El famoseo hace que se pierda de vista el verdadero valor de las cosas. Entre las personas fallecidas en esta pandemia está Lucía Bosé, a la que los medios identifican como “la ex esposa del torero Luis Miguel Dominguín y la madre de Miguel Bosé y Paola Dominguín”, como si ella no tuviera valor por sí misma. Lucía Bosé es una de las grandes del cine italiano, español y europeo; pertenece a esa hornada de actrices italianas que surgieron a finales de los años 40 y principios de los 50, como Sophia Loren, Silvana Mangano, Alida Walli o Gina Lollobrígida. A sus 16 años era dependienta de una pastelería de Milán y cuando Visconti entró a comprar castañas confitadas se prendó de ella y la convirtió en su musa. Trabajó a las órdenes de los mejores directores de su tiempo, desde Fellini a Buñuel, De Santis, Emmer… Comedia, drama, siempre bellísima y actriz; a las órdenes de Juan Antonio Bardem protagonizó Muerte de un ciclista, sin duda una de las mejores películas de la historia del cine español. Por eso, sin desmerecer las carreras de sus hijos, Lucía Bosé solo necesita su nombre para identificarla en su grandeza. Se ha ido entre el ruido que es silencio a la hora de despedir a los muertos, pero quedará siempre su gran aportación al arte cinematográfico.
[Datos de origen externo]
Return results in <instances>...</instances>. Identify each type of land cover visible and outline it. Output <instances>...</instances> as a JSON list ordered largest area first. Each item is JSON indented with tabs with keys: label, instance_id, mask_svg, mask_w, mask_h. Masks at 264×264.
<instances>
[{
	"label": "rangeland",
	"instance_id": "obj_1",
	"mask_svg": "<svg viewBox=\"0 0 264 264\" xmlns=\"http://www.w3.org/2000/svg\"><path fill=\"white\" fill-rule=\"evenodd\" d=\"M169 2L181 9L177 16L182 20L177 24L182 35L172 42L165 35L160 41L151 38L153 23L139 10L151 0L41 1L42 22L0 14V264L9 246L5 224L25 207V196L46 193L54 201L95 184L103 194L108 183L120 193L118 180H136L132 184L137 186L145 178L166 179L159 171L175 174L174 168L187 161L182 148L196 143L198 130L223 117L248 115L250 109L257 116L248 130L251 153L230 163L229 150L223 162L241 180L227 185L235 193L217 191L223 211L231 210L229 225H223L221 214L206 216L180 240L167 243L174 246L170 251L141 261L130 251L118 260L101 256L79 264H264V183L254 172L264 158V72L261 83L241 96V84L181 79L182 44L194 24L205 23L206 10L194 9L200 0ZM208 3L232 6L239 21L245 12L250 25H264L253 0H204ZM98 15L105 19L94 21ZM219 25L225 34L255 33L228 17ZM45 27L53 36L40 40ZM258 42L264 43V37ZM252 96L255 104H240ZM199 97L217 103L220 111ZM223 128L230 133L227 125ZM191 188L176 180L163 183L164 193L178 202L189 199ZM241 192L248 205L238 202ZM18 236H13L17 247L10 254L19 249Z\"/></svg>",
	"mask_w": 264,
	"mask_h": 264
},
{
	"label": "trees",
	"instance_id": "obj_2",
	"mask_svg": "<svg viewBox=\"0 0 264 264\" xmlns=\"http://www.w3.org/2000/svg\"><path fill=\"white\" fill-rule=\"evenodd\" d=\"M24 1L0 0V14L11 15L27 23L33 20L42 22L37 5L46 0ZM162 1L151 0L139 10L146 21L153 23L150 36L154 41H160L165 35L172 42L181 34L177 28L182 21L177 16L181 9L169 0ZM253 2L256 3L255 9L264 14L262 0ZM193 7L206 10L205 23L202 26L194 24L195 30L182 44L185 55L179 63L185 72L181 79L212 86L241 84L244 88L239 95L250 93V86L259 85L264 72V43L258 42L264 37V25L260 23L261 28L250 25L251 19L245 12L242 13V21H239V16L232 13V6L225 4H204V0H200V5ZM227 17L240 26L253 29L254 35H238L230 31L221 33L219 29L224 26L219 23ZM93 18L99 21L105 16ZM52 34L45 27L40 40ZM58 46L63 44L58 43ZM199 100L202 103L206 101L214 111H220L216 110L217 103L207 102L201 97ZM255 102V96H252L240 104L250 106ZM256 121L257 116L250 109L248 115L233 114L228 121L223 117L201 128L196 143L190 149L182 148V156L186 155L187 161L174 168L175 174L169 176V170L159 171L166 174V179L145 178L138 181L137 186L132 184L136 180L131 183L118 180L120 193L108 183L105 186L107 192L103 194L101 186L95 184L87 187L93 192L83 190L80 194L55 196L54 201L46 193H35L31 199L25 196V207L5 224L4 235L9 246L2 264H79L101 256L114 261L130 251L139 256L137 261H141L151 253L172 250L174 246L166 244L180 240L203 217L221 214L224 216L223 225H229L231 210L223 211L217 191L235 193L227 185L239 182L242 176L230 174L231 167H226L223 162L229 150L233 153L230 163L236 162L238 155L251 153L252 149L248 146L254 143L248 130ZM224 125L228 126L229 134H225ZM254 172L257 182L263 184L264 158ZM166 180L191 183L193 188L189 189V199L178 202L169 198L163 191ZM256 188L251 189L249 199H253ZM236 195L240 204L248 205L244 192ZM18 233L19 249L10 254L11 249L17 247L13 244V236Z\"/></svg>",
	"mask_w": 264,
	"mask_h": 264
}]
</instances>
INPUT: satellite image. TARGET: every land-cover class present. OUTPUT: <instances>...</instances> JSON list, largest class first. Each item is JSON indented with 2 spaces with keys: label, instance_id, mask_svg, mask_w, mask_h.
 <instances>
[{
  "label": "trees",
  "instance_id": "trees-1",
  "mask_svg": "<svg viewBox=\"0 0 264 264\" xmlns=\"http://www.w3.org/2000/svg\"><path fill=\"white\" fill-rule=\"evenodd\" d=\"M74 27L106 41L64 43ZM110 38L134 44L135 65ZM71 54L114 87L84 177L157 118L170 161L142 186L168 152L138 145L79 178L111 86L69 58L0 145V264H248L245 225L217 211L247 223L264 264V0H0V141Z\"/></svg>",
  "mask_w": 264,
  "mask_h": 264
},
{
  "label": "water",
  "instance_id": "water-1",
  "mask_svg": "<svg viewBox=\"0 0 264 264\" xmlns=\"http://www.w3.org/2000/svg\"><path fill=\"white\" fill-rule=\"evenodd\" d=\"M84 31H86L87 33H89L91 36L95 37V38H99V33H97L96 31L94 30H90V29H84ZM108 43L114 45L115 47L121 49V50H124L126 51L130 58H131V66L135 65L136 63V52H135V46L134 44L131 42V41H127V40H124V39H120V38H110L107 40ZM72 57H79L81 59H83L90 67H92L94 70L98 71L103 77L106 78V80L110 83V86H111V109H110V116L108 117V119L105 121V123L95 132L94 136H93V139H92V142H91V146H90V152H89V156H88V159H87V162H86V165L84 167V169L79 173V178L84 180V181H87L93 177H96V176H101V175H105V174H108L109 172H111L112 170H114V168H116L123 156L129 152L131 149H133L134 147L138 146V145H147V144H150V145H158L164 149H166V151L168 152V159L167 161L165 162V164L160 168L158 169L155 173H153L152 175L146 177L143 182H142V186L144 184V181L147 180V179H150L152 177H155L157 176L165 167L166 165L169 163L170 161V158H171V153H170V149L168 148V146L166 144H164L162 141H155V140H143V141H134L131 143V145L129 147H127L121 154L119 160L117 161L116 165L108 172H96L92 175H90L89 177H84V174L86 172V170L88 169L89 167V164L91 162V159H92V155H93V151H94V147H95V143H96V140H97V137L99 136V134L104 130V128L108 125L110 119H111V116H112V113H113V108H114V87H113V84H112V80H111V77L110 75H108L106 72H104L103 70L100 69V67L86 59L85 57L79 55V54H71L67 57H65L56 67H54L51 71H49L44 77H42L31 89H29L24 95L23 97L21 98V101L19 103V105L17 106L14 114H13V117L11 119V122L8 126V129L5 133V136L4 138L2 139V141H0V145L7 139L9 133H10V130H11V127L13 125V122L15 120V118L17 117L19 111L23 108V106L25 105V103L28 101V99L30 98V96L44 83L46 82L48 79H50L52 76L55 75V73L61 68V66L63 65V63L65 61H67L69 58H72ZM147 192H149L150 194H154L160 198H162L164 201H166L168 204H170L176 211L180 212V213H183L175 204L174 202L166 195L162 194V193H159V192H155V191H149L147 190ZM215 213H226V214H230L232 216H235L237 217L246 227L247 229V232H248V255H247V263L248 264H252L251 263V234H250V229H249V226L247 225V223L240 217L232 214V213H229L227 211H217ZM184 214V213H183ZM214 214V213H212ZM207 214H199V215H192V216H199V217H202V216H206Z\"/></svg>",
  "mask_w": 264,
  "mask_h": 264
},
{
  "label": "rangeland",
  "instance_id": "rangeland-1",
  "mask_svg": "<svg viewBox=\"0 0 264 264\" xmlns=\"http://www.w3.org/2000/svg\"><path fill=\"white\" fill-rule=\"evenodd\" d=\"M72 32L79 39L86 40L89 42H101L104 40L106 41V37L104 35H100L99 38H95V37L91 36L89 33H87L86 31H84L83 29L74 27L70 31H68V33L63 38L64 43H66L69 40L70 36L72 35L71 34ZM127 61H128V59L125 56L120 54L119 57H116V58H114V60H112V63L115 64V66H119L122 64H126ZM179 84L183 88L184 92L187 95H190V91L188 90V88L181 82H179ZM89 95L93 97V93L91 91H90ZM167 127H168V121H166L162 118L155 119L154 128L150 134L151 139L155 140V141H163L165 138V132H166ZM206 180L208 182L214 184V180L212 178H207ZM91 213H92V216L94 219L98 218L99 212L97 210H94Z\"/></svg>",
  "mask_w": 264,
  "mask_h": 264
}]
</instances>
Descanse en paz.

Y es de esto es de lo que en el fondo trata la novela de Correa, de la confusión entre valor y precio, pero les aseguro que, además, van a pasar unas horas muy entretenidas leyendo; ahora que no podemos salir, el novelista nos paseará por las más conocidas calles de Las Palmas de Gran Canaria, como es su costumbre, que ahora los lectores apreciarán más. Ánimo, seguimos adelante.